→ Extrait cité:
+++

En 1949 il parcourt 14 pays d'Amérique Latine. Parti en compagnie de Paul
Eluard4, il se fera dans ces pays des amitiés précieuses dont Pablo Neruda ou le
général Cardenas. A son retour Roger Garaudy publie un reportage réquisitoire contre
l'exploitation et l'oppression de l'Amérique Latine.
De 1951 à 1955, Roger Garaudy est en Vacance parlementaire en raison de la
nouvelle loi électorale. Ces années sont mises à profit pour soutenir le 25 juin 1953,
sous la présidence de Gaston Bachelard, une thèse ayant pour thème la théorie de la
connaissance chez Helvétius. La même année, il part pour l'U.R.S.S. en tant que
correspondant du journal l'Humanité. Il met à profit cette année non seulement pour
parcourir le pays, mais aussi pour préparer un nouveau doctorat ayant pour thème la
liberté. Cette thèse, soutenue le 5 juillet 1954 devant l'institut de philosophie de
l'académie des sciences de l'U.R.S.S., lui vaut d'être le premier Français reçu docteur
es sciences [en URSS, précision ajoutée par RG].
Dès 1955 Roger Garaudy reprend, jusqu'en 1962, sa place dans l'hémicycle de
l'assemblée nationale. Il sera d'ailleurs vice-président5 de cette assemblée de 1956 à
1958. C'est à cette même époque qu'il prend conscience de la possibilité d'un dialogue
entre les grands courants de la pensée contemporaine. Cette nouvelle espérance le
conduit à écrire Perspective de l'homme en 1959. Dès cet instant des dialogues
prennent place entre catholique, Marxistes et existentialistes. Pendant près de dix
années Roger Garaudy sera un des principaux acteurs des débats qui eurent lieu
entre théologiens chrétiens et philosophes Marxistes. Dans cet esprit il crée en 1960
le Centre d'Etude et de Recherche Marxiste (CERM); Centre qu'il présidera pendant
dix ans. Et il organise dans le même sens les semaines de la pensée Marxiste.
1962 marque la fin de la carrière parlementaire de Roger Garaudy. Elu sénateur
en 1960, il quittera ses fonctions dès 1962 parce qu'il s'ennuie. Il qualifiera d'ailleurs lui
même ces quatorze années "d'années perdues au parlement". Libéré de ses mandats
politiques Roger Garaudy poursuit sa carrière d'universitaire et d'intellectuel engagé.
En 1965 il publie De l'anathème au dialogue, petit livre qui sera pour tous le livre clé du
dialogue entre chrétiens et marxistes.
L'année 68 qui fut l'année des folles espérances pour des milliers de personnes,
fut l'année où les rêves communistes de Roger Garaudy se brisèrent. Lors du coup de
Prague l'année suivante, le divorce entre Roger Garaudy et les hautes sphères
dirigeantes du parti se consomme lorsqu'il condamne l'intervention des troupes
soviétiques en Tchécoslovaquie. Un blâme public est publié contre lui dans
l'Humanité.

+++

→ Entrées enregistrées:
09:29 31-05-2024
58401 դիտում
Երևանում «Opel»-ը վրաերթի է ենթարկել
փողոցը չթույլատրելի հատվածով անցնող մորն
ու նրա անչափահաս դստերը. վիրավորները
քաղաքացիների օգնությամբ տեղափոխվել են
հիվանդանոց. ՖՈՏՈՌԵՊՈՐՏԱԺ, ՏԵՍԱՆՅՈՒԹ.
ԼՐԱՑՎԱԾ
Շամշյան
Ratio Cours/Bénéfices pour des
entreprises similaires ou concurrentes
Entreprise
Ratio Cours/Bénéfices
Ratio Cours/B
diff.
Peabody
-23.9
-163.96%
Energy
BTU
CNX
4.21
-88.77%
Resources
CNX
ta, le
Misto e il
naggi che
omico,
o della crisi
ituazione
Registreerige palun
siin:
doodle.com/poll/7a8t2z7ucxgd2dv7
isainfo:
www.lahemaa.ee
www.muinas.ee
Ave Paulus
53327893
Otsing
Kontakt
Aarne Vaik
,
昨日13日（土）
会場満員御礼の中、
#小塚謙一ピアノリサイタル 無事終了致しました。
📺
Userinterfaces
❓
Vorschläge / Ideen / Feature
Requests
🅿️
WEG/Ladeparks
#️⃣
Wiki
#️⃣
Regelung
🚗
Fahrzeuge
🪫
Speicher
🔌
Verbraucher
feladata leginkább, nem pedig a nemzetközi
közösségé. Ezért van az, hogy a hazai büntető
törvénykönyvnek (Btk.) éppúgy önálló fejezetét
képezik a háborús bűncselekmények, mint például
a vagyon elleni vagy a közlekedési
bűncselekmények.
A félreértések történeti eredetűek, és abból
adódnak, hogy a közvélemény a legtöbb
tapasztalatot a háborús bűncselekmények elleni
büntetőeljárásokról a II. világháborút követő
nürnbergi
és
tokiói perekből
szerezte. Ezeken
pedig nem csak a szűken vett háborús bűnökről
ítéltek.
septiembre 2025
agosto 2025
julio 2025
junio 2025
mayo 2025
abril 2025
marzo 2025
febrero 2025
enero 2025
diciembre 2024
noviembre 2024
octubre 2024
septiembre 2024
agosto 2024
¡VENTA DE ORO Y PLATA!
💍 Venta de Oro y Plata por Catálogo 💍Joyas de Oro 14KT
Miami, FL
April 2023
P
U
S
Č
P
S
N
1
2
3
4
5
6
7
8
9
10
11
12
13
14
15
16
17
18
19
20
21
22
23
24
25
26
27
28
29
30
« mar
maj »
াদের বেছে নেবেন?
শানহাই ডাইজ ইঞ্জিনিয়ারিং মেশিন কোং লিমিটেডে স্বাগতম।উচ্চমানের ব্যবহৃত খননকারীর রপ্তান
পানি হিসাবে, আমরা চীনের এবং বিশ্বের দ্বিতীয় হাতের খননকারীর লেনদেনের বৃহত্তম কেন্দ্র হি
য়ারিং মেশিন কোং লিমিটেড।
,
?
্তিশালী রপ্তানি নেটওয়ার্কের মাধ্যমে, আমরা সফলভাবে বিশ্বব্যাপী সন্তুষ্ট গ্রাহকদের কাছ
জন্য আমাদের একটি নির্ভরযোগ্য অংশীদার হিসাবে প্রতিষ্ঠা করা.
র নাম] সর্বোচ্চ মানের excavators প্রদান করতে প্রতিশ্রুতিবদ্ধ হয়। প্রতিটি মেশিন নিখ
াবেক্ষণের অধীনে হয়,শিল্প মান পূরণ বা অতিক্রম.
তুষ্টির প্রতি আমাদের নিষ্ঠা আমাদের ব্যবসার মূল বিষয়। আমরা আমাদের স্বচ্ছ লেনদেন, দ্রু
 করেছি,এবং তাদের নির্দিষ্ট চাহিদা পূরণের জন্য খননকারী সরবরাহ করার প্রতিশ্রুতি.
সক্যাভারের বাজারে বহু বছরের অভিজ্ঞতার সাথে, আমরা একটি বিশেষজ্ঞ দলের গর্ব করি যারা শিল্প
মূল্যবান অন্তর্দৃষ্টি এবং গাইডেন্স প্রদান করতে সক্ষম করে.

+++

→ Consigne:
Pouvez-vous reproduire mot pour mot la partie du texte sur Roger Garaudy qui s'ouvre sur les mots « 1962 marque la » et se clôt sur « chrétiens et marxistes. » ?

→ Réponse rédigée:
1962 marque la fin de la carrière parlementaire de Roger Garaudy. Elu sénateur
en 1960, il quittera ses fonctions dès 1962 parce qu'il s'ennuie. Il qualifiera d'ailleurs lui
même ces quatorze années "d'années perdues au parlement". Libéré de ses mandats
politiques Roger Garaudy poursuit sa carrière d'universitaire et d'intellectuel engagé.
En 1965 il publie De l'anathème au dialogue, petit livre qui sera pour tous le livre clé du
dialogue entre chrétiens et marxistes.